Dictionary specifying data types for specific columns.
import sqlite3
import pandas as pd
# Create an in-memory SQLite database and sample data
conn = sqlite3.connect(':memory:')
cursor = conn.cursor()
cursor.execute('CREATE TABLE emp (id INTEGER, name TEXT, salary REAL)')
cursor.executemany('INSERT INTO emp (id, name, salary) VALUES (?, ?, ?)', [(1, 'Alice', 75000.5), (2, 'Bob', 80000.0), (3, 'Chloe', 85000.0)])
conn.commit()
query = "SELECT * FROM emp"
df = pd.read_sql_query(sql=query, con=conn, dtype={'id': 'float16'})
conn.close()
print(df)
'''
Output:
id name salary
0 1.0 Alice 75000.5
1 2.0 Bob 80000.0
2 3.0 Chloe 85000.0
'''
int8: 8-bit signed integer (range: -128 to 127).
int16: 16-bit signed integer (range: -32,768 to 32,767).
int32: 32-bit signed integer (range: -2,147,483,648 to 2,147,483,647).
int64: 64-bit signed integer (large integer range).
uint8: 8-bit unsigned integer (range: 0 to 255).
uint16: 16-bit unsigned integer (range: 0 to 65,535).
uint32: 32-bit unsigned integer (range: 0 to 4,294,967,295).
uint64: 64-bit unsigned integer (large positive integer range).
float16: Half precision floating-point (16-bit, for low-precision computations).
float32: Single precision floating-point (32-bit).
float64: Double precision floating-point (64-bit, the default float in NumPy).
float128: Extended precision floating-point (128-bit, availability depends on system).
complex64: Complex number represented by two 32-bit floats (for real and imaginary parts).

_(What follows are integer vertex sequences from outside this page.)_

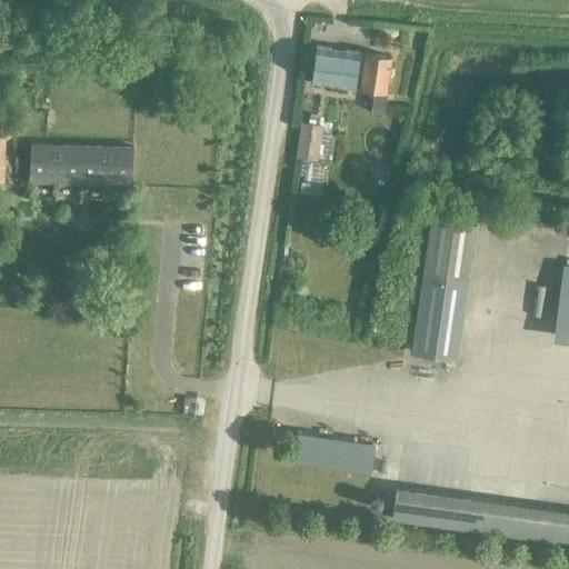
[(316,47),(311,81),(355,88),(359,89),(372,91),(370,112),(382,115),(386,92),(391,57),(365,53),(365,55),(360,53),(360,52),(316,47)]
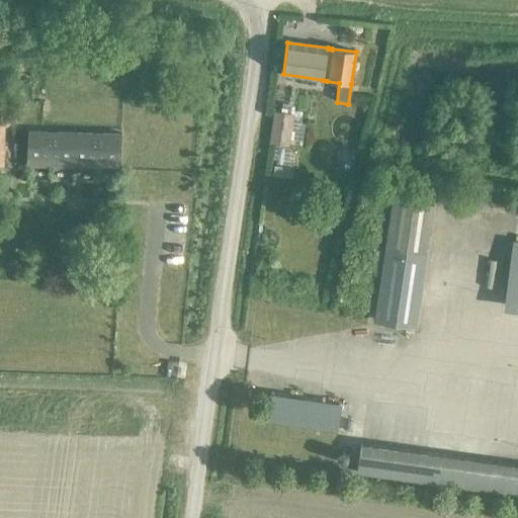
[(282,104),(280,112),(274,111),(269,143),(288,146),(288,143),(301,145),(305,124),(300,123),(303,111),(293,110),(294,105),(282,104)]
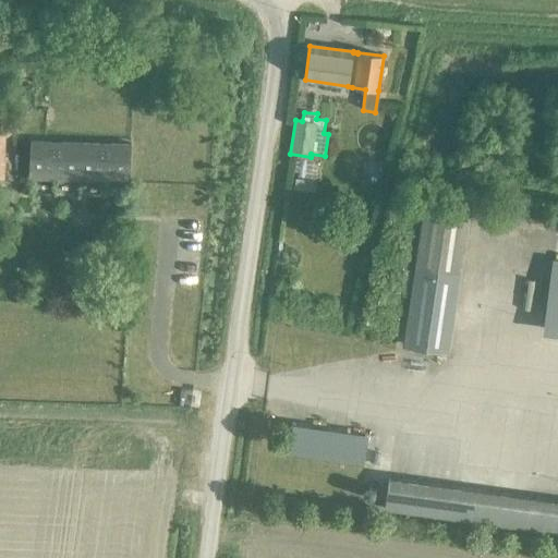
[(29,141),(28,179),(130,183),(130,144),(29,141)]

complex128: Complex number represented by two 64-bit floats (default complex dtype).
complex256: Complex number represented by two 128-bit floats (system-dependent).
bool: Boolean type, can be either True or False (stored as 1-bit but takes up a full byte).
str: Fixed-length Unicode string, specified by S + length (e.g., S10 for a 10-character string).
unicode: Fixed-length Unicode string with support for multiple characters (uses U).
object: Allows storing any Python object, including mixed types, strings, or other arrays. Useful for heterogeneous data but slower than native NumPy types.
datetime64: Stores dates and times with varying precisions (e.g., Y, M, D, h, m, s, ms, us, ns, ps, fs, as). Example: datetime64('2003-10-02')
timedelta64: Represents time durations with units (same units as datetime64).
The dtype_backend parameter is new in Pandas 2.0 which is used to specify the backend for handling the types of data when reading a file.